Ani Difranco, Zoë Boekbinder Team Up to Tell Inmates' Stories in Song
Zoë Boekbinder first met the inmates at New Folsom Prison in Folsom, California, in 2010 — and four years spent volunteering led to an album that would become Long Time Gone, a collaboration between Boekbinder, incarcerated men, and ’s Righteous Babes Records and the Prison Music Project. The album is out June 5th.
“There are two million people in prison in the U.S. and each one of them has a story to tell. Nine of them are on this record,” DiFranco tells Rolling Stone. “The stories and the music on Long Time Gone are diverse in scope and sound, as are the people involved, but we are united in our humanity and in our hope for a more just justice system. In this time of human versus virus, when so many behind bars are sitting ducks, I hope we can address the reality of mass incarceration and fix it.”
After volunteering with prisoners for four years — playing concerts and teaching workshops — Boekbinder started working with inmates on songs of their own, with help from DiFranco. “The 10-year process of this record seemed to play out in slow motion, but it seems only fitting because many of the songwriters here are serving life-without-parole sentences,” the duo writes in a release. “For them, there is nothing but endless gaping time. Daring to hope and daring to feel in such a context becomes a revolutionary act. Our intention, with this project, is to simply reflect the shared humanity of people on both sides of prison bars.”
Spoon Jackson, who has been in prison for 40 years for murder, penned a poem called “Nowhere but Barstow and Prison,” which DiFranco adapted into a song, with the lyrics: “Been down sidewinder valley/Been down dead man’s alley/I slipped down b hill/In the heart of town/Been locked up so long/My head spins around.” Jackson is serving life without parole, but managed to make friends with DiFranco during the writing process; he’s also published a memoir called By Heart and written countless poems.
“I have been incarcerated 42 years for murder with special circumstances,” Jackson wrote as part of a recent petition for his freedom. “I was 10 days into my 20th year when committing the crime. I take full ownership/responsibility of the loss of life. I was lost with no sense of direction, no sense of responsibility and no purpose. I wish I could have traveled another road instead of the one of self-destruction and causing another person harm.”
Boekbinder was unable to take recording equipment into the prison, so most of the vocals were done by the musicians and other guests.
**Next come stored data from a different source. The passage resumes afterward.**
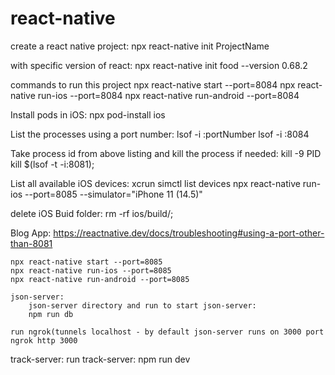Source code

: # react-native

create a react native project:
    npx react-native init ProjectName 

with specific version of react:
    npx react-native init food --version 0.68.2   

commands to run this project
    npx react-native start --port=8084
    npx react-native run-ios --port=8084
    npx react-native run-android --port=8084

Install pods in iOS:
    npx pod-install ios

List the processes using a port number:
    lsof -i :portNumber
    lsof -i :8084

Take process id from above listing and kill the process if needed:
    kill -9 PID
    kill $(lsof -t -i:8081);

List all available iOS devices:
    xcrun simctl list devices
    npx react-native run-ios --port=8085 --simulator="iPhone 11 (14.5)" 

delete iOS Buid folder:
    rm -rf ios/build/;

Blog App:
    https://reactnative.dev/docs/troubleshooting#using-a-port-other-than-8081

    npx react-native start --port=8085
    npx react-native run-ios --port=8085
    npx react-native run-android --port=8085

    json-server:
        json-server directory and run to start json-server:
        npm run db

    run ngrok(tunnels localhost - by default json-server runs on 3000 port
    ngrok http 3000

track-server:
    run track-server:
    npm run dev
    



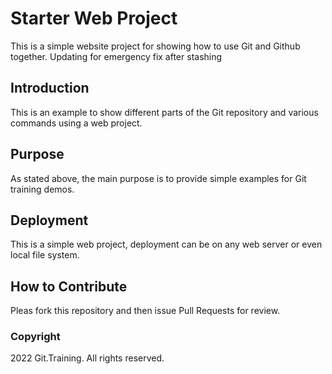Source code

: # Starter Web Project

This is a simple website project for showing how to use Git and Github together.
Updating for emergency fix after stashing

## Introduction

This is an example to show different parts of the Git repository and various 
commands using a web project.

## Purpose

As stated above, the main purpose is to provide simple examples for Git training
demos.

## Deployment

This is a simple web project, deployment can be on any web server or even local
file system.

## How to Contribute

Pleas fork this repository and then issue Pull Requests for review.

### Copyright

2022 Git.Training. All rights reserved.
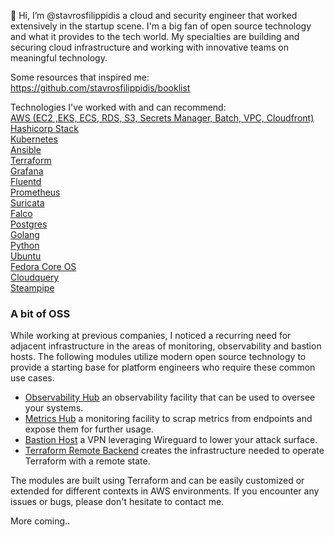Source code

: 
👋 Hi, I’m @stavrosfilippidis a cloud and security engineer that worked extensively in the 
startup scene. I'm a big fan of open source technology and what it provides to the tech world. 
My specialties are building and securing cloud infrastructure and working with innovative teams on 
meaningful technology. 

Some resources that inspired me:   
https://github.com/stavrosfilippidis/booklist 

Technologies I've worked with and can recommend:   
[AWS (EC2 ,EKS, ECS, RDS, S3, Secrets Manager, Batch, VPC, Cloudfront)](https://aws.amazon.com/)  
[Hashicorp Stack](https://www.hashicorp.com/solutions)  
[Kubernetes](https://kubernetes.io/)   
[Ansible](https://www.ansible.com/)    
[Terraform](https://www.terraform.io/)  
[Grafana](https://grafana.com/)   
[Fluentd](https://www.fluentd.org/)   
[Prometheus](https://prometheus.io/)     
[Suricata](https://suricata.io/)   
[Falco](https://falco.org/)      
[Postgres](https://www.postgresql.org/)    
[Golang](https://go.dev/)  
[Python](https://docs.python.org/3/)  
[Ubuntu](https://ubuntu.com/)   
[Fedora Core OS](https://docs.fedoraproject.org/en-US/fedora-coreos/)   
[Cloudquery](https://www.cloudquery.io/)  
[Steampipe](https://steampipe.io/)  


### A bit of OSS 

While working at previous companies, I noticed a recurring need for 
adjacent infrastructure in the areas of monitoring, observability and bastion hosts. 
The following modules utilize modern open source technology to provide a 
starting base for platform engineers who require these common use cases.

  - [Observability Hub](https://github.com/stavrosfilippidis/tf_aws_observability_hub) an observability facility that can be used to oversee your systems.
  - [Metrics Hub](https://github.com/stavrosfilippidis/tf_aws_metrics_collector) a monitoring facility to scrap metrics from endpoints and expose them for further usage. 
  - [Bastion Host](https://github.com/stavrosfilippidis/tf_aws_wireguard_vpn) a VPN leveraging Wireguard to lower your attack surface.
  - [Terraform Remote Backend](https://github.com/stavrosfilippidis/tf_aws_s3_remote_terraform_backend) creates the infrastructure needed to operate Terraform with a remote state.


The modules are built using Terraform and can be easily customized or extended for different contexts in AWS environments.
If you encounter any issues or bugs, please don't hesitate to contact me. 
  

More coming.. 
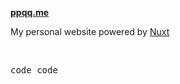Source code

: **[ppqq.me](Https://ppqq.me)**

My personal website powered by [Nuxt](https://v3.nuxtjs.org)

<br>

<samp>code code</samp>
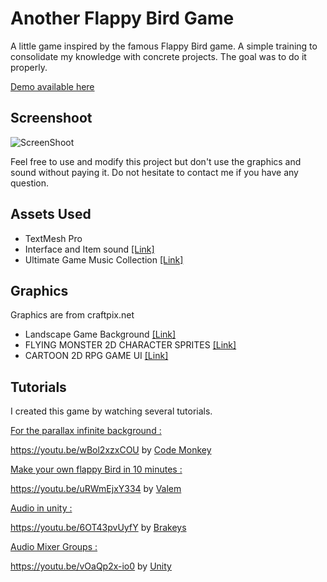 # Another Flappy Bird Game

A little game inspired by the famous Flappy Bird game. 
A simple training to consolidate my knowledge with concrete projects. The goal was to do it properly.

[Demo available here](https://simmer.io/@YetiYetYet/another-flappy-bird-game)

## Screenshoot
![ScreenShoot](https://i.imgur.com/b3zWnD4.png)

Feel free to use and modify this project but don't use the graphics and sound without paying it. 
Do not hesitate to contact me if you have any question.

## Assets Used
- TextMesh Pro 
- Interface and Item sound [[Link]](https://assetstore.unity.com/packages/audio/sound-fx/interface-and-item-sounds-89646)
- Ultimate Game Music Collection  [[Link]](https://assetstore.unity.com/packages/audio/music/orchestral/ultimate-game-music-collection-37351)

## Graphics
Graphics are from craftpix.net 
-  Landscape Game Background [[Link]](https://craftpix.net/product/landscape-game-backgrounds/)
- FLYING MONSTER 2D CHARACTER SPRITES [[Link]](https://craftpix.net/product/flying-monster-2d-character-sprites/)
-  CARTOON 2D RPG GAME UI [[Link]](https://craftpix.net/product/cartoon-2d-rpg-game-ui/)

## Tutorials
I created this game by watching several tutorials.

<ins>For the parallax infinite background : </ins>

https://youtu.be/wBol2xzxCOU by [Code Monkey](https://www.youtube.com/channel/UCFK6NCbuCIVzA6Yj1G_ZqCg)

<ins>Make your own flappy Bird in 10 minutes : </ins>
 
https://youtu.be/uRWmEjxY334 by [Valem](https://www.youtube.com/channel/UCPJlesN59MzHPPCp0Lg8sLw)

<ins>Audio in unity : </ins>

https://youtu.be/6OT43pvUyfY by [Brakeys](https://www.youtube.com/channel/UCYbK_tjZ2OrIZFBvU6CCMiA)

<ins>Audio Mixer Groups :</ins>

https://youtu.be/vOaQp2x-io0 by [Unity](https://youtu.be/vOaQp2x-io0)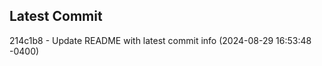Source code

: 
## Latest Commit
214c1b8 - Update README with latest commit info (2024-08-29 16:53:48 -0400) <Yunxi-Zhou>
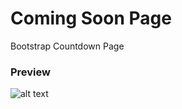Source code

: # Coming Soon Page

Bootstrap Countdown Page

### Preview

![alt text](https://raw.githubusercontent.com/marcelosanchez/comming-soon-page-b4/master/src/img/preview.png)
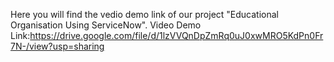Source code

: Here you will find the vedio demo link of our project "Educational Organisation Using ServiceNow".
Video Demo Link:https://drive.google.com/file/d/1lzVVQnDpZmRq0uJ0xwMRO5KdPn0Fr7N-/view?usp=sharing 
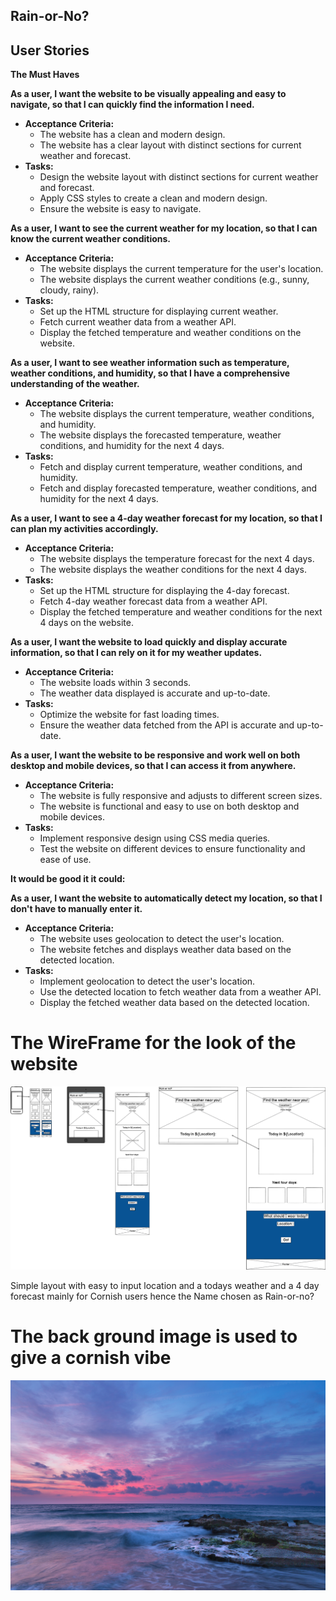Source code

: ## Rain-or-No?

## User Stories

**The Must Haves**

 **As a user, I want the website to be visually appealing and easy to navigate, so that I can quickly find the information I need.**
   - **Acceptance Criteria:**
     - The website has a clean and modern design.
     - The website has a clear layout with distinct sections for current weather and forecast.
   - **Tasks:**
     - Design the website layout with distinct sections for current weather and forecast.
     - Apply CSS styles to create a clean and modern design.
     - Ensure the website is easy to navigate.

**As a user, I want to see the current weather for my location, so that I can know the current weather conditions.**
   - **Acceptance Criteria:**
     - The website displays the current temperature for the user's location.
     - The website displays the current weather conditions (e.g., sunny, cloudy, rainy).
   - **Tasks:**
     - Set up the HTML structure for displaying current weather.
     - Fetch current weather data from a weather API.
     - Display the fetched temperature and weather conditions on the website.

 **As a user, I want to see weather information such as temperature, weather conditions, and humidity, so that I have a comprehensive understanding of the weather.**
   - **Acceptance Criteria:**
     - The website displays the current temperature, weather conditions, and humidity.
     - The website displays the forecasted temperature, weather conditions, and humidity for the next 4 days.
   - **Tasks:**
     - Fetch and display current temperature, weather conditions, and humidity.
     - Fetch and display forecasted temperature, weather conditions, and humidity for the next 4 days.

 **As a user, I want to see a 4-day weather forecast for my location, so that I can plan my activities accordingly.**
   - **Acceptance Criteria:**
     - The website displays the temperature forecast for the next 4 days.
     - The website displays the weather conditions for the next 4 days.
   - **Tasks:**
     - Set up the HTML structure for displaying the 4-day forecast.
     - Fetch 4-day weather forecast data from a weather API.
     - Display the fetched temperature and weather conditions for the next 4 days on the website.

 **As a user, I want the website to load quickly and display accurate information, so that I can rely on it for my weather updates.**
   - **Acceptance Criteria:**
     - The website loads within 3 seconds.
     - The weather data displayed is accurate and up-to-date.
   - **Tasks:**
     - Optimize the website for fast loading times.
     - Ensure the weather data fetched from the API is accurate and up-to-date.

 **As a user, I want the website to be responsive and work well on both desktop and mobile devices, so that I can access it from anywhere.**
   - **Acceptance Criteria:**
     - The website is fully responsive and adjusts to different screen sizes.
     - The website is functional and easy to use on both desktop and mobile devices.
   - **Tasks:**
     - Implement responsive design using CSS media queries.
     - Test the website on different devices to ensure functionality and ease of use.

**It would be good it it could:**

 **As a user, I want the website to automatically detect my location, so that I don't have to manually enter it.**
   - **Acceptance Criteria:**
     - The website uses geolocation to detect the user's location.
     - The website fetches and displays weather data based on the detected location.
   - **Tasks:**
     - Implement geolocation to detect the user's location.
     - Use the detected location to fetch weather data from a weather API.
     - Display the fetched weather data based on the detected location.
 



# The WireFrame for the look of the website

![wireframe](assets/images/rain-er-no-wireframe.png)

Simple layout with easy to input location and a todays weather and a 4 day forecast mainly for Cornish users hence the Name chosen as Rain-or-no?


# The back ground image is used to give a cornish vibe

![The cornish coastal vibe](assets/images/hero-image.jpg)
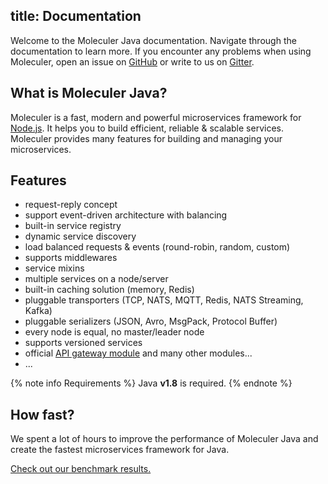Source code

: title: Documentation
---
Welcome to the Moleculer Java documentation. Navigate through the documentation to learn more. If you encounter any problems when using Moleculer, open an issue on [GitHub](https://github.com/moleculer-java/moleculer-java/issues) or write to us on [Gitter](https://gitter.im/moleculer-java/moleculer-java).

## What is Moleculer Java?

Moleculer is a fast, modern and powerful microservices framework for [Node.js](https://nodejs.org/en/). It helps you to build efficient, reliable & scalable services. Moleculer provides many features for building and managing your microservices.

## Features

- request-reply concept
- support event-driven architecture with balancing
- built-in service registry
- dynamic service discovery
- load balanced requests & events (round-robin, random, custom)
- supports middlewares
- service mixins
- multiple services on a node/server
- built-in caching solution (memory, Redis)
- pluggable transporters (TCP, NATS, MQTT, Redis, NATS Streaming, Kafka)
- pluggable serializers (JSON, Avro, MsgPack, Protocol Buffer)
- every node is equal, no master/leader node
- supports versioned services
- official [API gateway module](https://github.com/moleculer-java/moleculer-java-web) and many other modules...
- ...

{% note info Requirements %}
Java **v1.8** is required.
{% endnote %}

## How fast?

We spent a lot of hours to improve the performance of Moleculer Java and create the fastest microservices framework for Java.

[Check out our benchmark results.](benchmark.html)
The rap at the end of “Monster” — penned by Greg Gadlin and Boekbinder — was performed by the inmate over the phone. “I’m a monster,” Gadlin raps as Boekbinder’s angelic voice tapers off. “You can call me the glorious/Seems I’m stuck here in this game/All I know is this street life and it’s a goddamn shame.”
“The first time I met Greg, I was playing a concert for men in solitary confinement,” Boekbinder tells Rolling Stone. “I was in a small, windowless room and the walls were lined with 10 cages — each the size of a telephone booth, big enough for one person to sit or stand in. The audience (incarcerated men) was brought into the room one-by-one and put into these cages, a truly captive audience in the worst way. Greg was one of these caged men, but his smile and demeanor broke the tension of the space. … I knew, immediately, that I wanted to share his story.”
“Greg Gatlin has served five years of a 967-year sentence, and Spoon Jackson has served 40 years of a life without parole sentence,” DiFranco adds. “Neither of them will ever stop paying for their crimes. What we are trying to focus on with the prison music project is not the crime that anyone committed (because their whole lives are defined by or are an answer to that moment) but on the person beyond the crime and what else they might be or have to offer. Instead of focusing on shame and punishment, we are centering the humanity in all of us, and our capacities to grow, learn and heal. We are sharing the stories we have been asked to share.”
All proceeds from the record will go toward incarcerated and formerly incarcerated communities.